The parked 747, one of only 24 jumbos at the carrier, was sliced open by the wing of a wide-body United jet that was being towed, said the people, who asked not to be identified because the details are private. A spokeswoman, Christen David, said the accident occurred July 28 near an O’Hare Airport maintenance hangar, while declining to elaborate.
Incidents like this one are rare, and are tracked closely by the U.S. Federal Aviation Administration. The agency will monitor the fixes to the 747 to ensure that they meet U.S. standards, said a person familiar with the agency’s operations.
“Usually tow accidents are a broken tow bar piercing the skin, not aircraft-to-aircraft violence,” said Robert Mann, a former American Airlines executive who is now an aviation consultant based in Port Washington, New York.
A message left for comment about the accident with the FAA wasn’t immediately returned. United’s Chicago-based parent, United Continental Holdings Inc., hasn’t publicized the collision, which occurred away from the terminals at the second-busiest U.S. airport.
The 747 involved in the collision is ordinarily operated by United on charter flights, and repairs by Boeing are still under way, David said. The other jet was a Boeing 777, a wide-body model used on long-haul international routes.
The 747 suffered damage to its radome, which houses radio antenna equipment in the nose, as well as a punctured pressure bulkhead, one person said. The fixes will cost almost $4 million, another person said.
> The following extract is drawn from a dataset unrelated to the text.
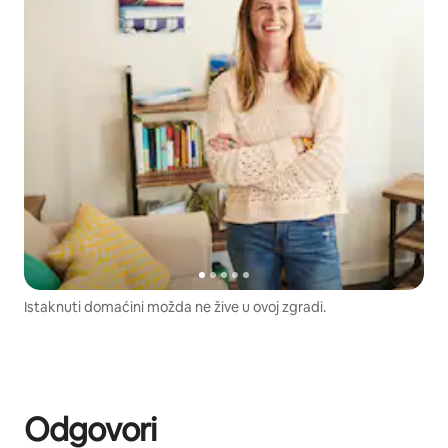
Istaknuti domaćini možda ne žive u ovoj zgradi.
Odgovori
The bulkhead is crucial because it seals the front of the plane from the atmosphere, ensuring proper air pressure at high altitudes. Faulty repairs to a bulkhead at the rear of a Japan Airlines Co. 747 were blamed for a 1985 crash that killed 520 people, according to the Aviation Safety Network website.
“Replacing a pressure bulkhead would be a major repair, pretty expensive,” with a bill running into the millions of dollars, Mann said in a telephone interview.
While rare, ground accidents with significant damage do occur. In 2003, a single-aisle Airbus A319 owned by Northwest Airlines plowed into one of the carrier’s Boeing 757s at a gate at New York’s LaGuardia Airport. The A319, which was being taxied by mechanics, also struck a concrete jetway support, shearing off its nose gear.
About 20 feet (6 meters) of the 777’s wing required repairs, two people said. The 777 is the world’s biggest twin-engine jetliner.
The 777 has been fixed and returned to commercial service, David, the spokeswoman, said in a phone interview. United substituted other aircraft for the long-haul jet, and was able to avoid disrupting the flight schedule, David said.
The 18-year-old 747, which stands out for its all-blue tail and white fuselage emblazoned with “United Charter,” is the airline’s only jumbo dedicated to ferrying troops under a U.S. military contract, two of the people said.
United’s David declined to identify any charter customers for the plane. The airline is using other jets to fulfill its charter flights while the jumbo is being repaired, she said.
Even as some carriers retire older, less-efficient four-engine jets that face expensive maintenance work, United’s decision to fix the 747 was probably made easier because the plane flies for the Civil Reserve Air Fleet, Mann said. Participating airlines are paid for their costs, including fuel, and a profit margin.
“I could see why they’d want to keep doing it,” Mann said. “It has a predictable value, much more so than the commercial scheduled business.”